I also learned that near the end of the 20th century the Sun’s activity began to decline, and that in August 2008 reputable observers reported either a half-sunspot or no sunspots. The former had not happened in fifty years, and the latter hadn’t happened in a hundred. 

 

My research led me to conclude that in a few years it was likely that the Earth would begin to get colder. (I am aware of the fact that many physical scientists consider people like me to be ill-informed, dangerous fools probably being paid by an oil company.

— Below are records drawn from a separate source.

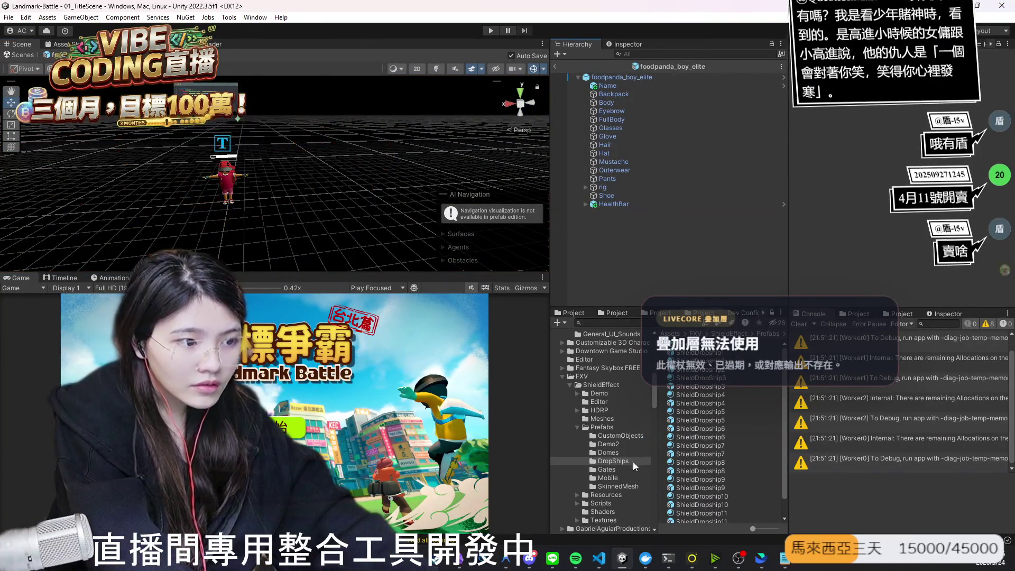
# Step: Browse the ShieldGate and mobile shield folders, then try GrenadierWithShield4 from SkinnedMesh and remove it
pyautogui.click(611, 471)
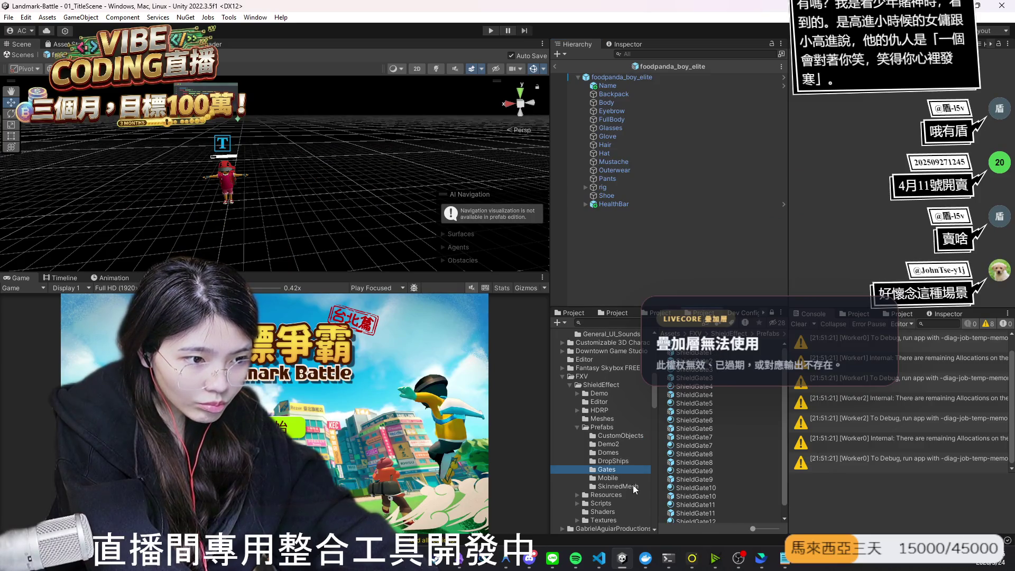
pyautogui.click(611, 478)
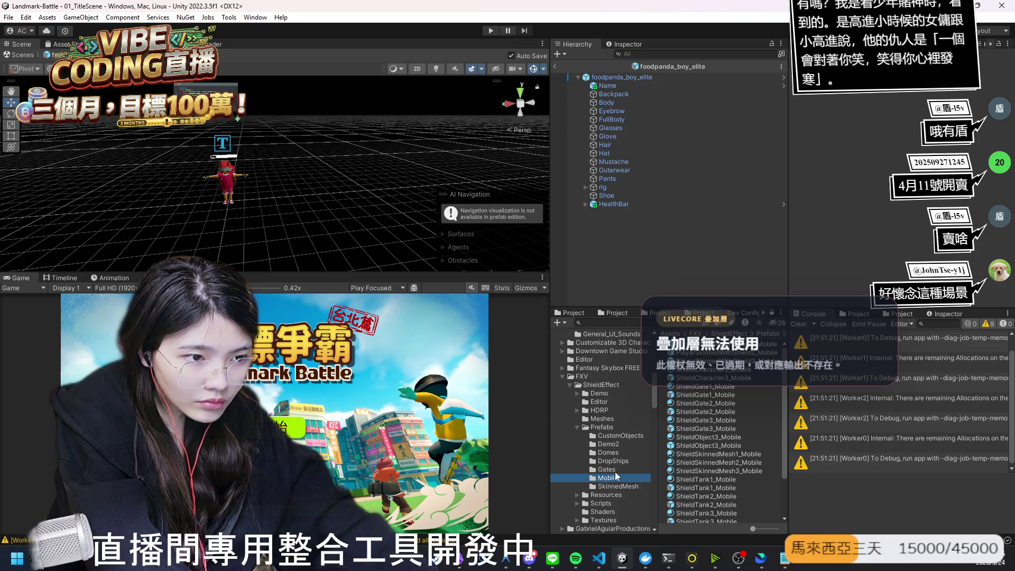
pyautogui.click(636, 486)
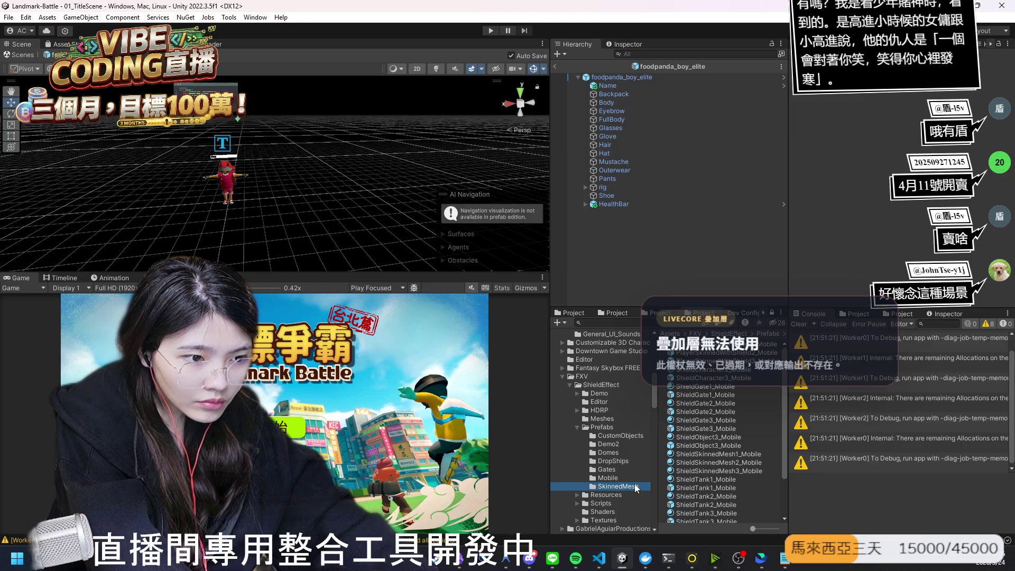
pyautogui.moveTo(718, 392)
pyautogui.mouseDown()
pyautogui.moveTo(627, 258)
pyautogui.moveTo(611, 258)
pyautogui.mouseUp()
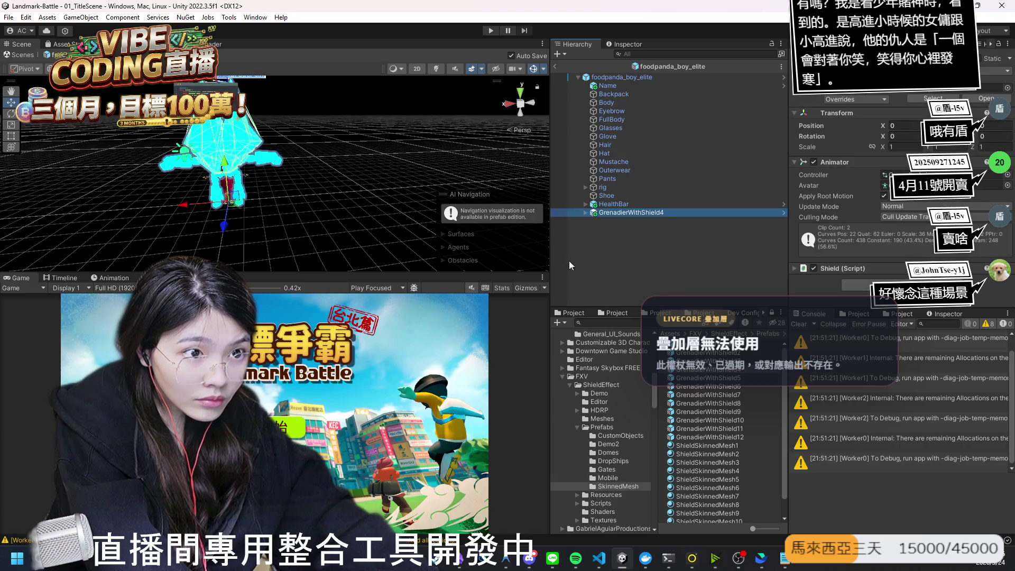
pyautogui.press('Delete')
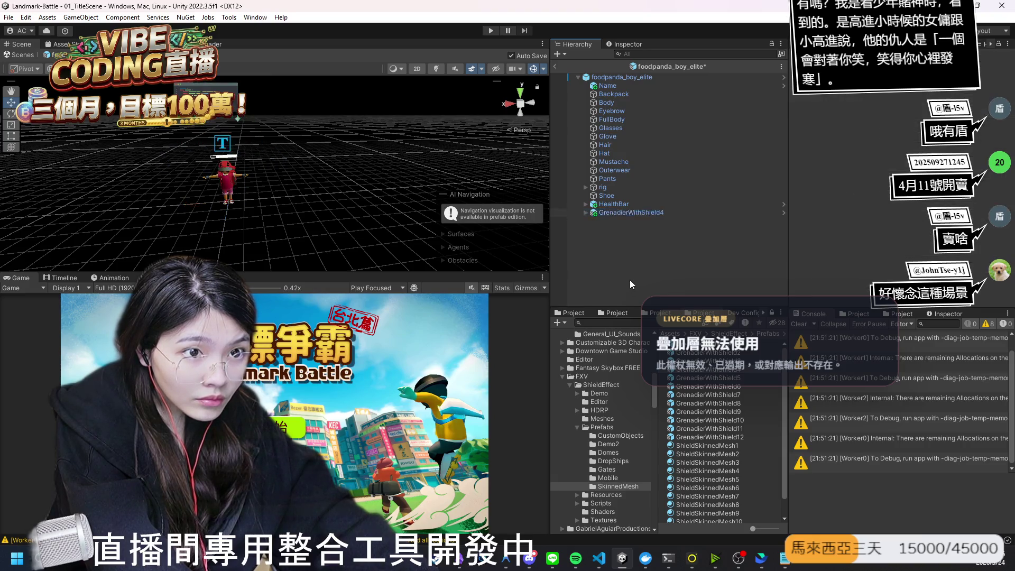
pyautogui.scroll(-3, 613, 499)
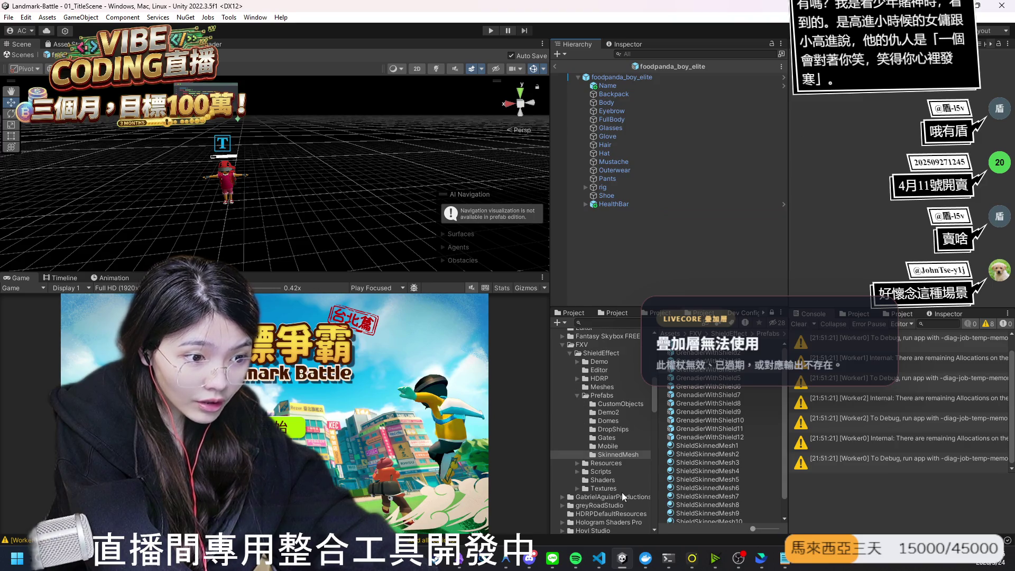
# Step: Collapse FXV and look through the GabrielAguiarProductions pack's Models folder
pyautogui.click(588, 482)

The latter is certainly not true.)

 

Like the planet Mars’ polar ice caps, currently the glaciers in Alaska are growing, and for about the past year record cold and snow have been reported both above and below the Equator.

 

The University of Illinois’ Arctic Climate Research Center recently reported that satellite observations of the polar regions in the Northern and Southern hemisphere reveal that thanks to a rapid rebound in recent months, global sea ice levels now equal a level last seen 29 years ago.

 

Earlier this year proponents of impending doom through human-caused warming of the Earth were predicting that all the ice at the North Pole might melt in 2008. This forecast reminds me of the one they made a few years ago about how, due to global warming, during the next year we would have far more and more powerful hurricanes. No hurricanes hit the United States that year.

 

In order to reduce the greenhouse gas emissions global warming is blamed on, the Environmental Protection Agency (EPA) in its Advance Notice of Proposed Rulemaking recently recommended that a tax be levied on greenhouse-gas-emitting livestock.

 

Barack Obama has picked as his top science adviser a staunch believer in the dangers of man-caused global warming who advised Al Gore on his documentary, "An Inconvenient Truth".

 

A writer for the United Kingdom’s Times newspaper recently wrote that “British consumers are already paying about 60 pounds extra each year on their gas and electricity bills to support renewable energy. Will they take more of this medicine in the middle of the worst recession in decades? Nervous politicians remember the backlash in 2000 when angry lorry [truck] drivers almost brought the country to a standstill over the fuel accelerator tax.”

 

Reported, too, in this newspaper is that a number of people in the U.K. have become millionaires as a result of their employment in transferring money paid by carbon-dioxide-emitting U.K. industries to such uses as paying farmers in poor countries to plant carbon-dioxide-absorbing trees. Global-warming-related business activities of Al Gore have also raked in millions for him.